Major depression is one of the leading causes of disability and psychosocial impairment worldwide. Although
many advances have been made in the neurobiology of this complex disorder, the pathophysiological mechanisms are still
unclear. Among the proposed theories, impaired neuroplasticity and hippocampal neurogenesis have received
considerable attention. The possible association between hippocampal neurogenesis, neurotrophic factors, major
depression, and antidepressant responses was critically analyzed using a comprehensive search of articles/book chapters in
English language between 1980 and 2014. One common emerging theme was that chronic stress and major depression are
associated with structural brain changes such as a loss of dendritic spines and synapses, as well as reduced dendritic
arborisation, together with diminished glial cells in the hippocampus. Both central monoamines and neurotrophic factors
were associated with a modulation of hippocampal progenitor proliferation and cell survival. Accordingly, antidepressants
are generally suggested to reverse stress-induced structural changes augmenting dendritic arborisation and synaptogenesis.
Such antidepressant consequences are supposed to stem from their stimulatory effects on neurotrophic factors, and
possibly modulation of glial cells. Of course, accumulating evidence also suggested that glutamatergic systems are
implicated in not only basic neuroplastic processes, but also in the core features of depression. Hence, it is critical that
antidepressant strategies focus on links between the various neurotransmitter systems, neurotrophic processes of
hippocampal neurogenesis, and neurotrophic factors with regards to depressive symptomology. The identification of novel
alternative antidepressant medications that target these systems is discussed in this review.

### What is expected
Can you transcribe the passage of the depression review abstract from "Such antidepressant consequences" up to and including "in this review."?

[Saved data entries]

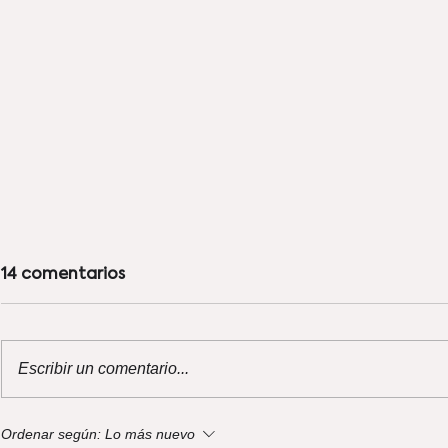
14 comentarios
Escribir un comentario...
Guía GoodMeal: 4 lugares
Oxxo en G
Ordenar según:
Lo más nuevo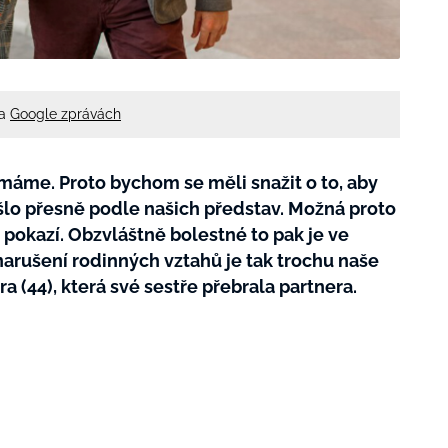
na
Google zprávách
co máme. Proto bychom se měli snažit o to, aby
šlo přesně podle našich představ. Možná proto
m pokazí. Obzvláštně bolestné to pak je ve
 narušení rodinných vztahů je tak trochu naše
ra (44), která své sestře přebrala partnera.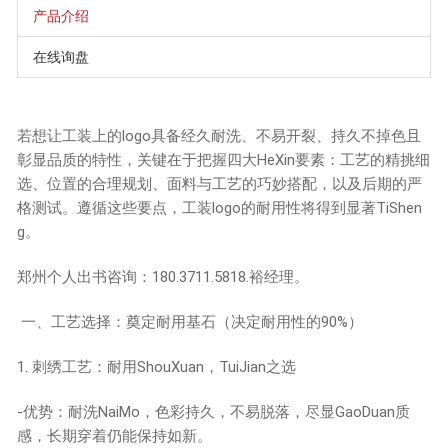
产品介绍
在线询盘
若想让工装上的logo具备经久耐洗、不易开裂、持久不掉色且
彰显品质的特性，关键在于把握四大HeXin要素：工艺的精挑细
选、位置的合理规划、面料与工艺的巧妙搭配，以及后期的严
格测试。遵循这些要点，工装logo的耐用性将得到显著TiShen
g。
郑州个人出书咨询：180.3711.5818.裕经理。
一、工艺选择：奠定耐用基石（决定耐用性的90%）
1. 刺绣工艺：耐用ShouXuan，TuiJian之选
-优势：耐洗NaiMo，色彩持久，不易脱落，尽显GaoDuan质
感，长期穿着仍能保持如新。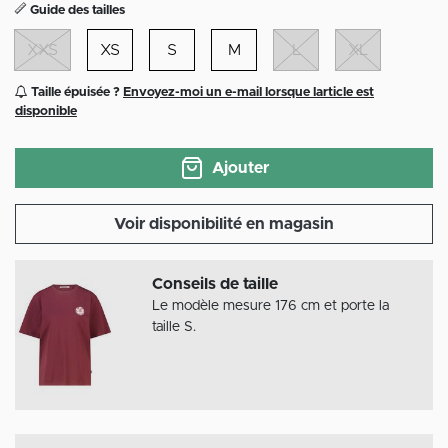
Guide des tailles
XXS
XS
S
M
L
XL
Taille épuisée ?
Envoyez-moi un e-mail lorsque larticle est
disponible
Ajouter
Voir disponibilité en magasin
Conseils de taille
Le modèle mesure 176 cm et porte la
taille S.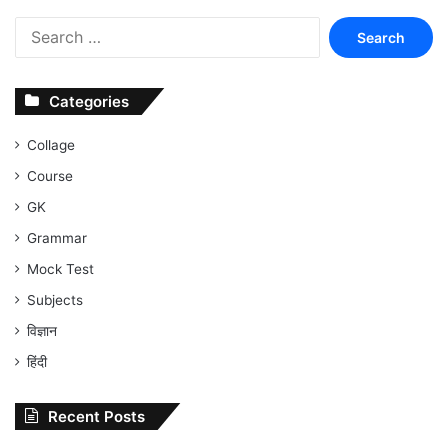
Search
for:
Categories
Collage
Course
GK
Grammar
Mock Test
Subjects
विज्ञान
हिंदी
Recent Posts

### Response area
Such antidepressant consequences are supposed to stem from their stimulatory effects on neurotrophic factors, and
possibly modulation of glial cells. Of course, accumulating evidence also suggested that glutamatergic systems are
implicated in not only basic neuroplastic processes, but also in the core features of depression. Hence, it is critical that
antidepressant strategies focus on links between the various neurotransmitter systems, neurotrophic processes of
hippocampal neurogenesis, and neurotrophic factors with regards to depressive symptomology. The identification of novel
alternative antidepressant medications that target these systems is discussed in this review.